Bitcoin governance is intentionally conservative and consensus-driven, making it extraordinarily slow. SegWit took approximately 8.5 years from conception to widespread adoption. Taproot took about 7.5 years. The current quantum proposals, BIP-360 and BIP-361, are still in the draft or early testing stage as of 2026. A complete base layer transition to post-quantum signatures would be the most controversial change Bitcoin has ever attempted. As Carter documented, most Bitcoin Core developers have expressed limited concern about urgency, a provision that is, at the very least, a serious governance responsibility for any institution holding Bitcoin in its treasury. A quantum breakthrough does not politely wait for committee consensus.
Ethereum has already acted
This is where the picture diverges markedly. Ethereum’s approach to quantum resistance is not a reactive fight. This is a structured roadmap already underway, based on NIST post-quantum cryptography standards finalized in August 2024.
The Pectra upgrade, which shipped to the Ethereum mainnet in May 2025, introduced EIP-7702, a critical step toward full account abstraction.

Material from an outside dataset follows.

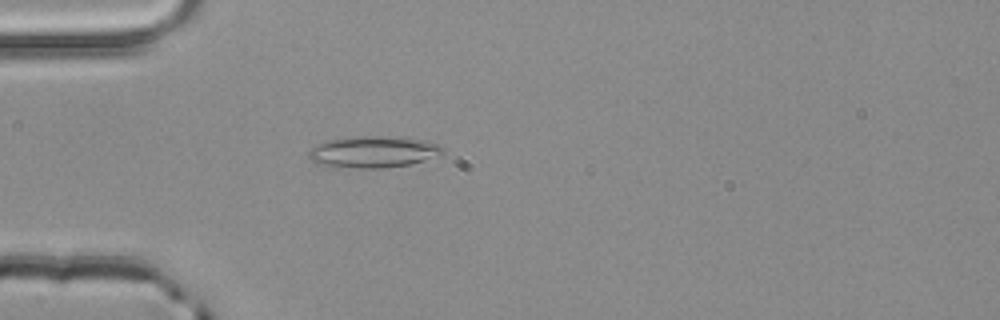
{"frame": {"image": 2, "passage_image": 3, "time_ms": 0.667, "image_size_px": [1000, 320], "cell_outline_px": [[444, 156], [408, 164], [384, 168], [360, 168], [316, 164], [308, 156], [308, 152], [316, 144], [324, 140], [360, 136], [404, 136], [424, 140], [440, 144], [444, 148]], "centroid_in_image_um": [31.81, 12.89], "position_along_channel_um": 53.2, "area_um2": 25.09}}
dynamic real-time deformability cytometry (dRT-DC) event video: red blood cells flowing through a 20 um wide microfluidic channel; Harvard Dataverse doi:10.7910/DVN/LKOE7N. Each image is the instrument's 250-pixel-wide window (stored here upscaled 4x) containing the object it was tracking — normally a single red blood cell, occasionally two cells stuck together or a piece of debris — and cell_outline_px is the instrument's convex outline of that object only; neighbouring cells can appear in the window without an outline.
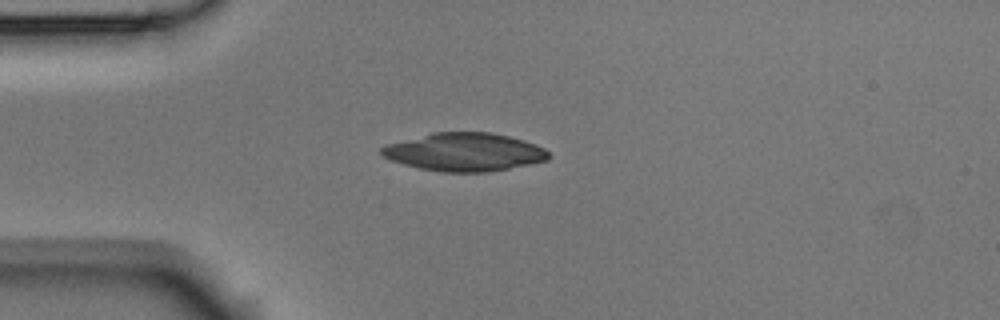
{"species": "Egyptian fruit bat (a non-hibernating species)", "species_latin": "Rousettus aegyptiacus", "temperature_condition": "room temperature", "stored_images_in_passage": 40, "camera_frame_rate_fps": 3000, "um_per_image_px": 0.085, "animal": {"sex": "male"}, "frame": {"image": 1, "passage_image": 1, "time_ms": 0.0, "image_size_px": [1000, 320], "cell_outline_px": [[552, 156], [548, 160], [508, 168], [484, 172], [444, 172], [420, 168], [404, 164], [392, 160], [384, 156], [380, 152], [380, 148], [388, 144], [432, 132], [492, 132], [524, 140], [536, 144], [544, 148]], "centroid_in_image_um": [39.5, 12.91], "position_along_channel_um": 45.5, "area_um2": 36.93}}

Instead of requiring a single fork for the entire network, Ethereum’s architecture allows individual accounts to choose their own signature verification and voluntarily switch to quantum-safe signatures. The upcoming Hegotá hard fork, planned for the second half of 2026, integrates this even further at the protocol level. The Ethereum Foundation has set structured milestones that aim to complete the post-quantum core infrastructure by around 2029, with active interoperability development networks already running on multiple clients.

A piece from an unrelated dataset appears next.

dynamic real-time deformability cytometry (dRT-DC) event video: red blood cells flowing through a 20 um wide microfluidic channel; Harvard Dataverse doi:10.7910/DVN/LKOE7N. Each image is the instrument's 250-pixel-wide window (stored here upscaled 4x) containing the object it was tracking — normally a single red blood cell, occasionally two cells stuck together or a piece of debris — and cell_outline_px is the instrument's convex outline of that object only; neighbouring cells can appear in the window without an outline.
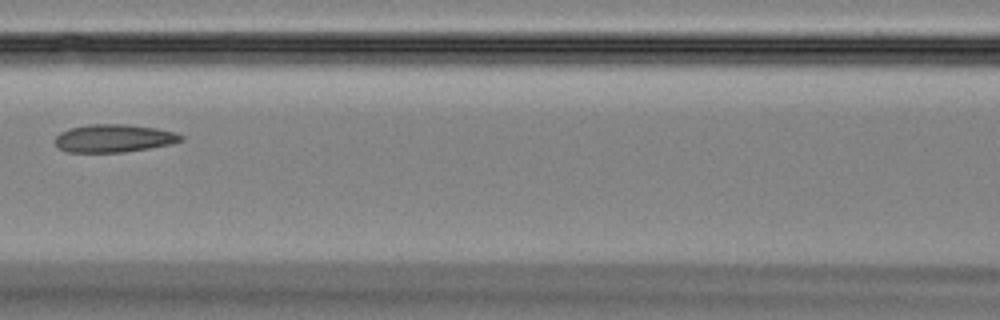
{"species": "Egyptian fruit bat (a non-hibernating species)", "species_latin": "Rousettus aegyptiacus", "temperature_condition": "room temperature", "stored_images_in_passage": 8, "camera_frame_rate_fps": 3000, "um_per_image_px": 0.085, "animal": {"sex": "female"}, "frame": {"image": 1, "passage_image": 7, "time_ms": 7.667, "image_size_px": [1000, 320], "cell_outline_px": [[184, 140], [172, 144], [124, 152], [68, 152], [56, 148], [56, 136], [60, 132], [72, 128], [88, 124], [124, 124], [156, 128], [176, 132], [184, 136]], "centroid_in_image_um": [9.7, 11.75], "position_along_channel_um": 156.9, "area_um2": 20.52}}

The contrast with the paralysis of bitcoin governance could not be starker. Ethereum was designed, in a way that Bitcoin simply wasn’t, to accommodate exactly this type of fundamental upgrade. That’s not an accident. It is architecture.
The institutional calculation
For corporate treasurers and sovereign wealth managers, quantum risk is no longer a final scenario to be dismissed and footnoted. Governments already consider it operational. US federal agencies were facing an April 2026 deadline to submit plans to transition to post-quantum cryptography under National Security Memorandum 10. The EU has set a 2030 quantum resistance goal for critical infrastructure. The G7 Cyber Expert Group published a coordinated roadmap for the financial sector in January 2026. This compliance architecture will, over time, be extended to treasury holdings of digital assets.
The question for any institution holding bitcoin is whether it is comfortable with an asset whose quantum resistance roadmap is still in draft, whose governance is moving at geological speed, and whose developer community is divided over whether the urgency is warranted.
The question for any institution considering Ethereum is whether they want the asset with a structured, transparent, and already moving upgrade path.
Ethereum is the most adaptable, most capable and most durable asset. I’ve put the balance sheet of a Nasdaq-listed company behind that conviction. The Google document is what finally gives that conviction a unique, undeniable and technically informed answer to the most difficult question in digital asset treasury strategy: what asset is designed to last?
Ethereum is not a perfect asset. No asset is. But in the context of quantum risk, it is the asset whose architecture was built to survive what is coming. If Carter and Google are right, that distinction will matter enormously, and sooner than most people expect.